Laurie Graham:Oh, that's so interesting. You know, when you were talking about everything you're saying right now, I just went in a different direction in my brain, which we know is normal, but like we were talking about the pressure or the the society thing of You're too much. Those emotions don't belong here. But I just started thinking about how often in my past, especially, you know, in my history, not in my probably in my last 10 years, I've been getting so much better at this, but my emotions were too much for me, like I didn't want to feel my emotions. It wasn't like I was holding them down because of that person, or at least not knowingly, because of a pressure or a norm. I didn't want to accept my sadness or my anger or my disappointment, like disappointment or, you know, for me, feeling misunderstood is, is an emotion that hits me deeply, right, like when people don't know me or or, yeah, misunderstood is a big emotion for me, but I think some of my growth has hasn't been even about other people. It's been about like, it's, it's too much for me to handle, and I think getting comfortable with all emotions, and I'm not sure, can we say this is true or not true? But like, if you don't ever feel anger, I would say that's not true. I would say you're not aware of your anger. If you don't ever experience sorrow or sadness, I would say, yeah, that's not true. If you don't think you experience these emotions, you're human, so you've got them all. Like, if you can't identify the UX, most likely, most likely, you're not recognizing your own emotions. And I want to be really careful with that, because I don't want to blame people and say, You, you, you. But I'm still in this. I think I'm still uncovering emotions. Like, can you talk about that a little bit? Did I just judge everyone listening?

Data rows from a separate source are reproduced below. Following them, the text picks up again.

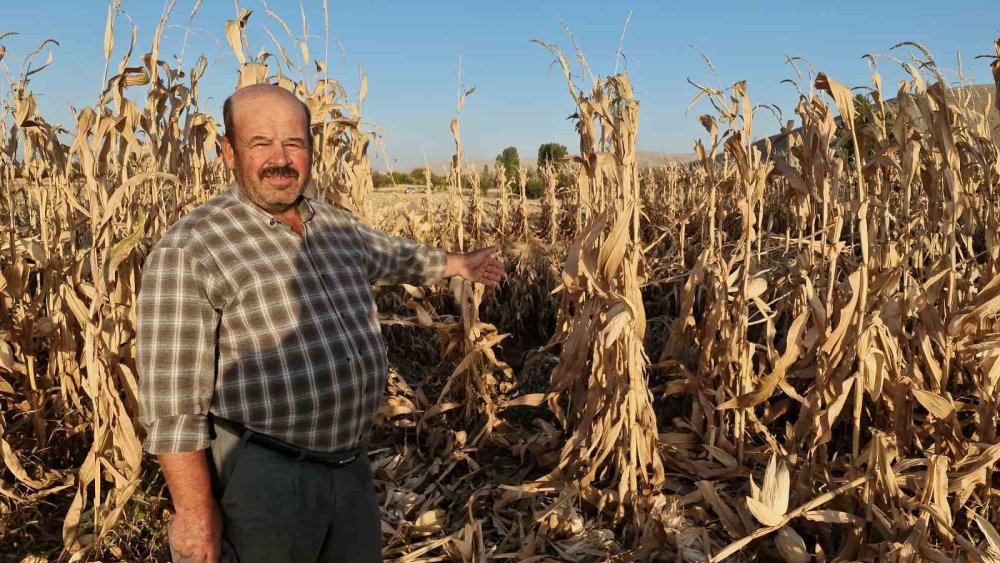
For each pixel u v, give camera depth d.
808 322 3.59
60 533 3.26
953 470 2.98
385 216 7.27
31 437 3.84
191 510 1.81
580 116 3.45
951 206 3.38
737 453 3.48
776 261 4.90
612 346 3.21
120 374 3.09
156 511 3.22
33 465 3.69
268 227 1.94
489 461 4.06
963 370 3.80
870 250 3.52
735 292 3.91
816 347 3.55
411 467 3.99
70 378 3.71
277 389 1.88
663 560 2.98
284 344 1.89
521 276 6.73
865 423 3.61
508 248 7.05
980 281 3.67
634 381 3.14
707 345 3.68
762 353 4.02
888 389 3.08
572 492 3.21
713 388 3.77
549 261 6.82
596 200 3.46
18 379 3.78
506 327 6.81
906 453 3.26
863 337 2.76
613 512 3.33
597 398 3.33
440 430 4.18
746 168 3.40
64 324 3.58
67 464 3.80
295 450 1.93
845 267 3.89
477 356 4.28
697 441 3.75
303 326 1.93
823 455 3.20
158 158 3.47
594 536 3.16
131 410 3.22
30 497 3.32
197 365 1.80
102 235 2.88
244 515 1.87
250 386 1.87
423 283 2.78
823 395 3.00
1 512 3.23
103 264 2.87
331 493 2.01
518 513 3.34
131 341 3.22
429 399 4.88
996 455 2.73
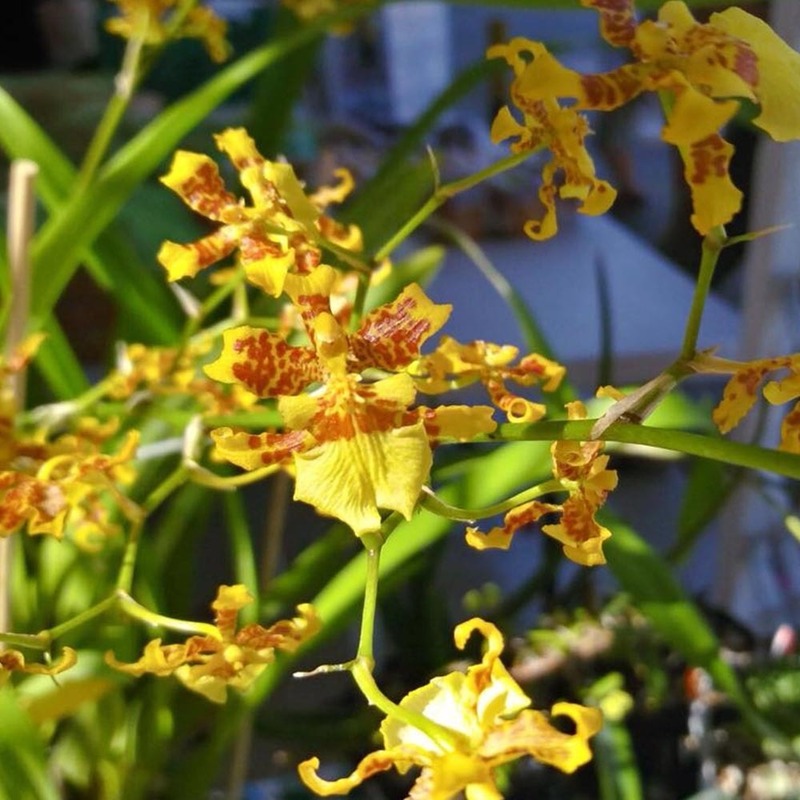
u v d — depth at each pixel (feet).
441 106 1.72
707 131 0.85
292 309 1.32
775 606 2.23
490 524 2.38
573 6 1.46
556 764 0.86
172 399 1.64
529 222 0.95
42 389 1.83
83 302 2.28
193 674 1.01
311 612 1.03
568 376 2.20
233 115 2.58
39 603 1.49
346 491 0.90
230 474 1.64
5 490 1.06
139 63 1.42
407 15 3.15
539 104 0.93
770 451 0.87
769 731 1.44
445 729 0.88
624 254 2.91
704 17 1.94
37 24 2.79
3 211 1.95
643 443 0.91
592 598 1.92
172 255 1.01
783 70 0.91
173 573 1.69
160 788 1.60
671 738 1.76
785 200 1.88
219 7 2.77
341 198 1.23
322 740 1.79
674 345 2.35
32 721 1.36
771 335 2.04
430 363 1.07
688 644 1.42
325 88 3.24
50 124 2.52
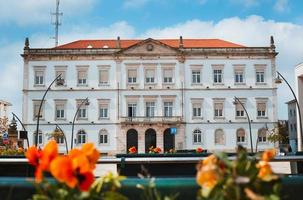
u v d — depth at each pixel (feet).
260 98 200.34
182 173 24.35
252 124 199.00
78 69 200.75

Becky Brown:No. Well, what I want to say is, let's go back to the beginning, where we talked about this cultural pressure to just change the way we feel. This begins in childhood. Most of us, if we aren't feeling these things, we aren't aware of why. So I have 100 pound weight loss journey. In my experience, I went to food to not feel my emotions for years, and I never would have told you when I was in it. I never would have said I'm using food to not feel my emotions. It's in right that I'm learning these things about myself. And so it's this, it's this, I'm upping my sensitivity of recognizing, like, Oh, I did feel that. There you went. In our conversations, in the morning, you'll say, Wow, I can tell. Like, how does it how do your shoulders feel right now? It sounds like your voice is getting a little tense, and I won't even recognize it until you bounce that back to me. So yeah, it's yeah, it's so important. It's all about fine tuning to get to that point too.

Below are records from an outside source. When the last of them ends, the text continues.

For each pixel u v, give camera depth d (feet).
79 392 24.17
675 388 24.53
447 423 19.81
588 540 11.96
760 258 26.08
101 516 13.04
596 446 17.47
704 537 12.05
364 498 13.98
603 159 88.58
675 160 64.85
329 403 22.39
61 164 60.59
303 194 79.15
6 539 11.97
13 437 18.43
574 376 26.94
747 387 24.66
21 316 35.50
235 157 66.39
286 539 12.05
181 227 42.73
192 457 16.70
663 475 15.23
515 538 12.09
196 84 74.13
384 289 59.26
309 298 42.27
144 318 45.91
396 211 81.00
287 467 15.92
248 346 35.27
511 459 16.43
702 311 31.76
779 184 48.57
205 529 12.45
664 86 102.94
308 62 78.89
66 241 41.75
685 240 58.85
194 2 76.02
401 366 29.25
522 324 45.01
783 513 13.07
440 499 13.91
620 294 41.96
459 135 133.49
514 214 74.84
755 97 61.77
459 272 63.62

Laurie Graham:Yeah. And oftentimes our go to behaviors that that bring us comfort are often masking emotions, like, like a lot of women in small churches, we talk about it all the time, like we want to be in control. We want to we don't want to let that go. Like, like controlling things around us is, is one of those things that often is masking that emotion of feeling out of control, or feeling fear, like we have a lot of stuff like that. Oh,
Becky Brown:hyper productivity. I mean saying yes to all the things, having no boundaries, such a sign of, like, okay, there's stuff going on there that is trying to get your attention.
Laurie Graham:Yeah. I love what you said earlier, too. You talked about naming it. I think you had a little three step or five step thing there. Do you want to do that again?

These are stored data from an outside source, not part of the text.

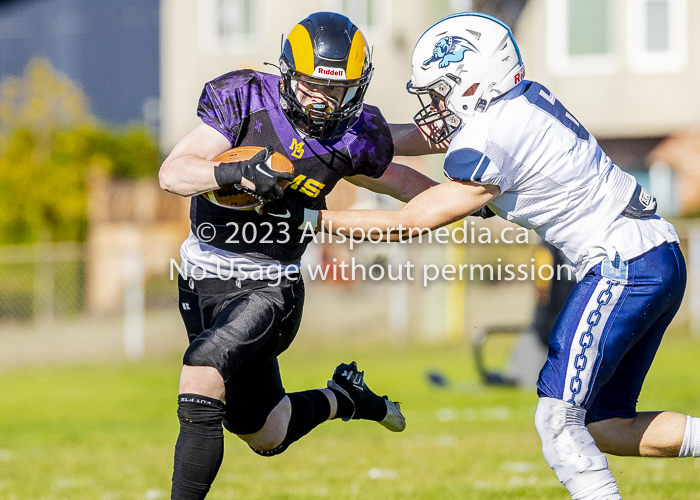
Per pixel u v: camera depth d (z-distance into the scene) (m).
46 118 86.06
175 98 74.75
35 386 37.84
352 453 20.91
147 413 29.52
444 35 11.80
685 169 69.31
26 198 79.25
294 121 11.84
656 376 34.09
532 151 11.45
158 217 73.81
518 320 48.38
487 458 19.75
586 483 11.16
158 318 59.31
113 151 91.06
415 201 11.60
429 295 48.06
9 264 59.22
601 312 11.42
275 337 12.17
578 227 11.70
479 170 11.25
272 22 71.75
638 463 18.94
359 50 11.48
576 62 70.75
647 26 69.56
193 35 73.75
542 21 52.50
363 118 12.25
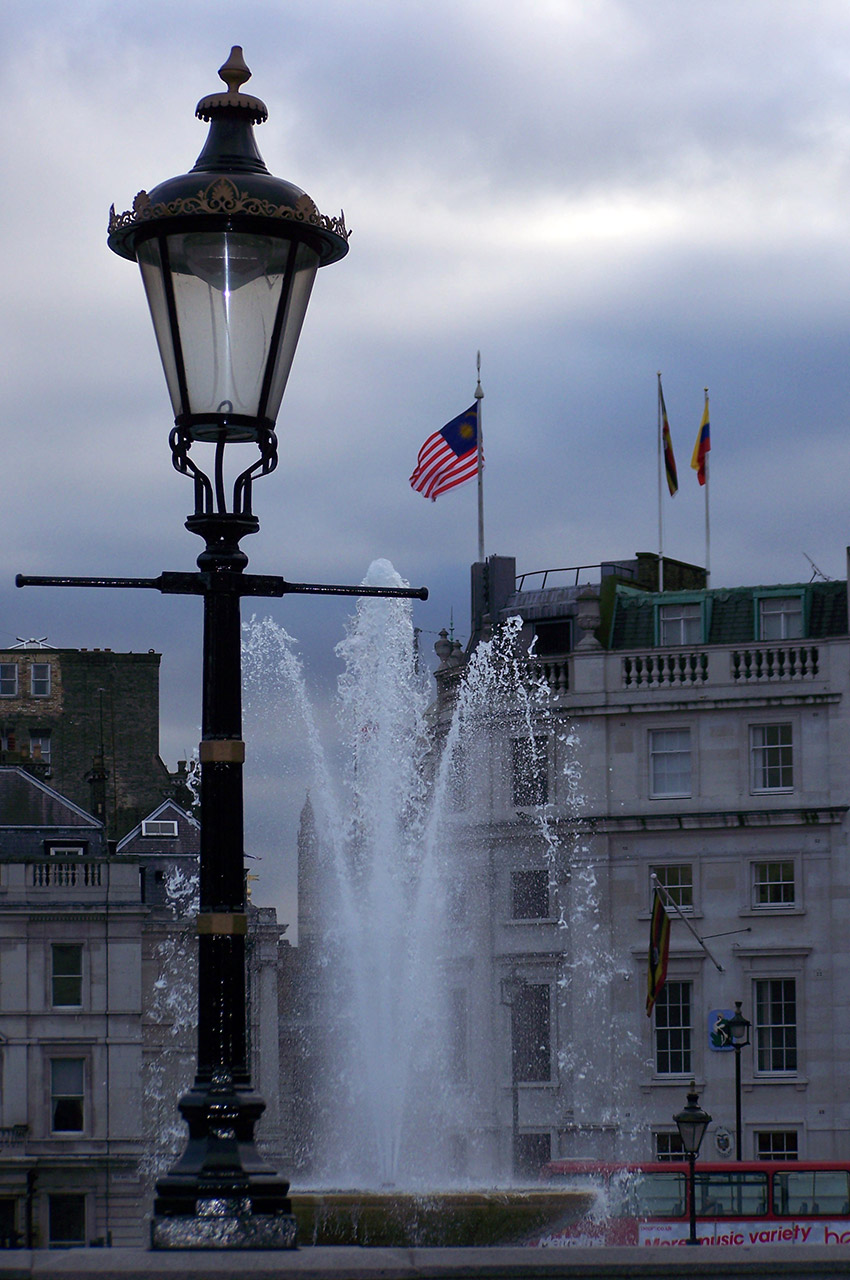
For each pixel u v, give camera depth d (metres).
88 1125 147.75
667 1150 132.12
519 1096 134.62
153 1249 20.69
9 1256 18.61
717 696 136.38
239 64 23.52
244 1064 22.00
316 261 23.14
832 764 133.88
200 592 22.89
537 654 147.00
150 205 22.03
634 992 135.00
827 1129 130.00
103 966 149.88
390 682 130.25
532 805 139.88
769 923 133.25
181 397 22.36
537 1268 18.53
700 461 159.50
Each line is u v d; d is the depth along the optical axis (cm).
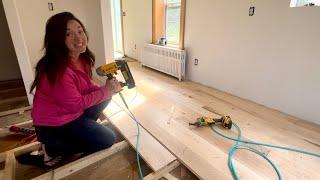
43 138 133
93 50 303
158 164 140
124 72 165
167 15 372
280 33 209
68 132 137
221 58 277
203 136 176
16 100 249
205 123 190
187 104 242
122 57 507
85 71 145
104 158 153
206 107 235
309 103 203
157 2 369
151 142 164
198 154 152
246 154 154
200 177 131
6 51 315
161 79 340
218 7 261
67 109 127
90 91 145
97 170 143
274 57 220
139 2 414
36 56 304
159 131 182
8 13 190
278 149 161
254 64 241
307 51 193
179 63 322
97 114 165
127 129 183
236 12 243
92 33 294
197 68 318
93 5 268
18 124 189
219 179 129
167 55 343
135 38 463
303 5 192
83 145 145
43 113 126
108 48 272
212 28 277
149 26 400
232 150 157
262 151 158
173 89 292
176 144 163
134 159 154
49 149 138
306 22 188
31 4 281
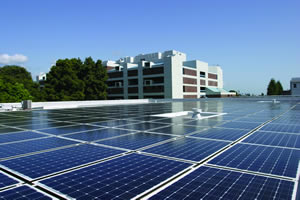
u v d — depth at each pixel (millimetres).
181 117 16078
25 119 16172
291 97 46312
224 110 21688
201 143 7207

Becky Brown:Remember what I said? But yeah, yeah.
Laurie Graham:Like we talked about, like, how do we get, how do we take this invitation, you know, like, how, where does it start? And you mentioned, maybe it wasn't a three step, five step, maybe it was just in our conversation. But you, you talked about, like, having to recognize, or name it
Becky Brown:first, yeah, yeah, for sure. I mean, that tuned in sensitivity. It you have to see what's going on if you, if you don't recognize a problem, you can't fix it, so just recognizing your emotions. Okay, I'm feeling this right now. Then it's like, okay, sadness is what we're dealing with right now. Let's let's deal and you might have other words as you get deeper into it. Okay, it's not just sadness, it's grief, it's depression, yeah, whatever words are added to it, but recognizing it. And then I think I said inviting Jesus into it, and just like short prayers of Lord, can you help me figure out what this means? What is the signaling? What, what? What's like. How can I use this to drive me to helpful choices? How have I used this to drive me to harmful choices? Just questions of what? What does this mean? Yeah, yeah.
Laurie Graham:I think getting in touch with our emotions, understanding how God uses them, recognizing them, admitting them, embracing them, journaling them, having discussions like this, I really think it makes us better, women, better disciples, it makes us show up better for our relationships, whether it's with our parents, with our friends, if we have kids in our churches, it makes us better at work. I mean, I really think that authenticity, there's something that comes out differently, even in rote things we are doing, you know, at work, or, you know, productive tasks. I just think it's part of being whole people that God created us to be.
Becky Brown:Yeah, I completely agree. And yeah, there's just so much there waiting for us when we ask him to join us in there. You know, David always comes to mind. I love David. He's my soul guy, yep, in Scripture, in the Psalms, because every Psalm, maybe not everyone. Most of the Psalms come out of these really big emotions. And David doesn't tone him down. He uses big flowery language that I love, I love, and he recognizes and calls out these big emotions, and then he says, this is true about you, God, and this is what I know you're going to do. This is how this is going to play out, because I know you and I trust you, and it's just this amazing process and repetition of faith, in big emotions, in stress and danger and overwhelm and fear and just wow, you can use all of it to draw so near into God's presence.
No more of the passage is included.